▶ _Required action_:
Turn the rows, starting at the very first line and ending at the line containing "I rolled down the window and let", into a JSON list of strings with one string per line. Leave out blank lines.

▶ _Available data_:
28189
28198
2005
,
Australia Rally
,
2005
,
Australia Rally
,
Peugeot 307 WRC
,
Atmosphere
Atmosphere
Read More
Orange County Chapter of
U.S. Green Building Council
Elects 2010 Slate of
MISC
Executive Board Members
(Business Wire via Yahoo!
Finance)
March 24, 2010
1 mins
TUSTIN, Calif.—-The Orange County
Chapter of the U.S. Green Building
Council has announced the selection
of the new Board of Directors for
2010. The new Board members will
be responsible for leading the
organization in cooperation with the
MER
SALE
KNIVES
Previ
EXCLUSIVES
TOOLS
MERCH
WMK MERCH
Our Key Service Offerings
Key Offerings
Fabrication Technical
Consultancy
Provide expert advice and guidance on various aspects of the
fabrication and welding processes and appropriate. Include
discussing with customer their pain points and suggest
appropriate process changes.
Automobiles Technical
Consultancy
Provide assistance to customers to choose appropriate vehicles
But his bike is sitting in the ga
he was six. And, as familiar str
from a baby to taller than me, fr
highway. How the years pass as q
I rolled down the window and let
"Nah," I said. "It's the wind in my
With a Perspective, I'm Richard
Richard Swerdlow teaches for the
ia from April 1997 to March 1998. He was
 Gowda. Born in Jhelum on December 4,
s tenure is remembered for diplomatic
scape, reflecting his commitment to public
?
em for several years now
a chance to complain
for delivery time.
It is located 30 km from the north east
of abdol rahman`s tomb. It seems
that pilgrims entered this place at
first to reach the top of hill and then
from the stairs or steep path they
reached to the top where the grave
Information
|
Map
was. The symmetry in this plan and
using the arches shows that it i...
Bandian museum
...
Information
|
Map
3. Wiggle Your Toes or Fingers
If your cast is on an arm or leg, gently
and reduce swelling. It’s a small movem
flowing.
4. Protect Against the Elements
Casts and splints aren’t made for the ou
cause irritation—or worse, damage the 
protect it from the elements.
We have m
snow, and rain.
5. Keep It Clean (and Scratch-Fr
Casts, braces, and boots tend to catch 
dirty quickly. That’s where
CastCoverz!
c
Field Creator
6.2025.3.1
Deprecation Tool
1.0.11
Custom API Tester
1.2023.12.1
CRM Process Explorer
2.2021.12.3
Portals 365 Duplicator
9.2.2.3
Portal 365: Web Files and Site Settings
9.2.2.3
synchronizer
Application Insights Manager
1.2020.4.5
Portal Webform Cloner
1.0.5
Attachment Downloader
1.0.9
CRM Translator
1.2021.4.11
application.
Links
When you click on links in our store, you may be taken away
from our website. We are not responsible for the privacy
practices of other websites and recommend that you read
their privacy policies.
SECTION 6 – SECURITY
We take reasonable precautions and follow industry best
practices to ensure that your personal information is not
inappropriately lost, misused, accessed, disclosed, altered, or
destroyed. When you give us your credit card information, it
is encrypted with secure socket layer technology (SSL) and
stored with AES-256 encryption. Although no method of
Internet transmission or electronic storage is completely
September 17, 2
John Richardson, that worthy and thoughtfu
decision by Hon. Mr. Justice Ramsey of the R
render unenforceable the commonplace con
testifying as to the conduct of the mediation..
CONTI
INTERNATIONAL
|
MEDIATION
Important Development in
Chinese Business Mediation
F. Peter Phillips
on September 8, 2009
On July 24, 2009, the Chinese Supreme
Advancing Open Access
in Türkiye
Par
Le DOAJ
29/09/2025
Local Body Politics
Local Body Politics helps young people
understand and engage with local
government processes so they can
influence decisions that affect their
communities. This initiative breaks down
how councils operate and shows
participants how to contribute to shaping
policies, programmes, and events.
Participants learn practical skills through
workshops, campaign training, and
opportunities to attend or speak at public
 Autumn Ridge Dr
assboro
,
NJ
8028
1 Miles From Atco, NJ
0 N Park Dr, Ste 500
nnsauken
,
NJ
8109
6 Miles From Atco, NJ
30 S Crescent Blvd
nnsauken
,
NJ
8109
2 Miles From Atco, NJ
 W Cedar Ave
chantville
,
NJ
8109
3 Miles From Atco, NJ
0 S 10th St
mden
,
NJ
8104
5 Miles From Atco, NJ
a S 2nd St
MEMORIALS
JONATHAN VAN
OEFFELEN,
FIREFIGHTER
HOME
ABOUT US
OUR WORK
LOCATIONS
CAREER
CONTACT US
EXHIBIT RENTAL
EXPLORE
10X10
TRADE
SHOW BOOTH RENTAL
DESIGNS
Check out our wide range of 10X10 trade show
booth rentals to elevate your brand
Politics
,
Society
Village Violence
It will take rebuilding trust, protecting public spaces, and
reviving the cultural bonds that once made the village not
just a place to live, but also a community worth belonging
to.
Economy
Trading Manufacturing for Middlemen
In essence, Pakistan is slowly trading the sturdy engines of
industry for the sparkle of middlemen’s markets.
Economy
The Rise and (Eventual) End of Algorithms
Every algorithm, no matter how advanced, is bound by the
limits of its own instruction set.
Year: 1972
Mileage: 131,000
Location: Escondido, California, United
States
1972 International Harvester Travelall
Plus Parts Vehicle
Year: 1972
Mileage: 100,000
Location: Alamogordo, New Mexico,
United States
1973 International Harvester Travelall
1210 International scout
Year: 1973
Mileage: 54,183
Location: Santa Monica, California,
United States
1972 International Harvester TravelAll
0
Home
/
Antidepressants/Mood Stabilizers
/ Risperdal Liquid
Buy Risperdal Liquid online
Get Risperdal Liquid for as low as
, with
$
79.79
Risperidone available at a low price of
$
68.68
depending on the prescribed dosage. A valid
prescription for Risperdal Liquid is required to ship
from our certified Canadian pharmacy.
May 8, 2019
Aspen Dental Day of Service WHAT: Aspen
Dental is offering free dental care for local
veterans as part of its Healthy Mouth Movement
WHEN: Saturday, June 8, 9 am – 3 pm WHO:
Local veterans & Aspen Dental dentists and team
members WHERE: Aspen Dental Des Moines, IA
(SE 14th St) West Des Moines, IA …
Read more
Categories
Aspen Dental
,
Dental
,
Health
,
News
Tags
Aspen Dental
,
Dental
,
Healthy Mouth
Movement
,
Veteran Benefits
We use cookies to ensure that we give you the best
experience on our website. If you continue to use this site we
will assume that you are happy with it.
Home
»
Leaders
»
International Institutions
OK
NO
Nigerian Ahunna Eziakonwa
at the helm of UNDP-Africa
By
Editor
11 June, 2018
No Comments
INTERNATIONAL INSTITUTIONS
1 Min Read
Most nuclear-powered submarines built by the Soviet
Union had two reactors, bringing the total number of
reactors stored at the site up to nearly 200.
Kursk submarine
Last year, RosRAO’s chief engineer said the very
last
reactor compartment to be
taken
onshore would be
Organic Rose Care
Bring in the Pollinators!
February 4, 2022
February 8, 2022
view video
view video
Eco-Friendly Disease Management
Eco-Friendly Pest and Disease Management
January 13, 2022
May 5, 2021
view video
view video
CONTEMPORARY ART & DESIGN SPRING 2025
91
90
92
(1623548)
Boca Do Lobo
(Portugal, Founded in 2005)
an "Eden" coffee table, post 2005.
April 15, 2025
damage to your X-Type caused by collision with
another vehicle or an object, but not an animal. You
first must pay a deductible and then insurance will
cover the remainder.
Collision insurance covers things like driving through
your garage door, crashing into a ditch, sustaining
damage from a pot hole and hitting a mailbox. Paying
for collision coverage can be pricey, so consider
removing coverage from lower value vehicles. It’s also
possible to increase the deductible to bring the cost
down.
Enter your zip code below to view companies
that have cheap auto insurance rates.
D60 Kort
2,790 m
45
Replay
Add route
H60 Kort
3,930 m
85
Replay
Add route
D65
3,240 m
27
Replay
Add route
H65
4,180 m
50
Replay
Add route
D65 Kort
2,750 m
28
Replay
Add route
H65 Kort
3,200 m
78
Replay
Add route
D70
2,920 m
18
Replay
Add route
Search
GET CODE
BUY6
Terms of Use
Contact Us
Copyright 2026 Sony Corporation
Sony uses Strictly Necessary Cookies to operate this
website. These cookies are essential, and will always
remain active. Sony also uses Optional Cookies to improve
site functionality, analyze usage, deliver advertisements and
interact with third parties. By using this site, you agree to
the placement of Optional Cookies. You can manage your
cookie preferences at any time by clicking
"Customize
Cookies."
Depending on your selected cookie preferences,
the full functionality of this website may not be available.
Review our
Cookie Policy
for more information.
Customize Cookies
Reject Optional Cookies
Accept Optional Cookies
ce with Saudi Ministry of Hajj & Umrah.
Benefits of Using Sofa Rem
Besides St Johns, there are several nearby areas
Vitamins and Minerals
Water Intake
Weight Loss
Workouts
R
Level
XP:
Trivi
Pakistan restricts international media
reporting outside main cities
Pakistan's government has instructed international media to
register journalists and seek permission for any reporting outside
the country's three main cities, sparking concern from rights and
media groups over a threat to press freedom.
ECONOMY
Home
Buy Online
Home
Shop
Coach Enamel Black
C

▶ _Answer below_:
[
  "28189",
  "28198",
  "2005",
  ",",
  "Australia Rally",
  ",",
  "2005",
  ",",
  "Australia Rally",
  ",",
  "Peugeot 307 WRC",
  ",",
  "Atmosphere",
  "Atmosphere",
  "Read More",
  "Orange County Chapter of",
  "U.S. Green Building Council",
  "Elects 2010 Slate of",
  "MISC",
  "Executive Board Members",
  "(Business Wire via Yahoo!",
  "Finance)",
  "March 24, 2010",
  "1 mins",
  "TUSTIN, Calif.—-The Orange County",
  "Chapter of the U.S. Green Building",
  "Council has announced the selection",
  "of the new Board of Directors for",
  "2010. The new Board members will",
  "be responsible for leading the",
  "organization in cooperation with the",
  "MER",
  "SALE",
  "KNIVES",
  "Previ",
  "EXCLUSIVES",
  "TOOLS",
  "MERCH",
  "WMK MERCH",
  "Our Key Service Offerings",
  "Key Offerings",
  "Fabrication Technical",
  "Consultancy",
  "Provide expert advice and guidance on various aspects of the",
  "fabrication and welding processes and appropriate. Include",
  "discussing with customer their pain points and suggest",
  "appropriate process changes.",
  "Automobiles Technical",
  "Consultancy",
  "Provide assistance to customers to choose appropriate vehicles",
  "But his bike is sitting in the ga",
  "he was six. And, as familiar str",
  "from a baby to taller than me, fr",
  "highway. How the years pass as q",
  "I rolled down the window and let"
]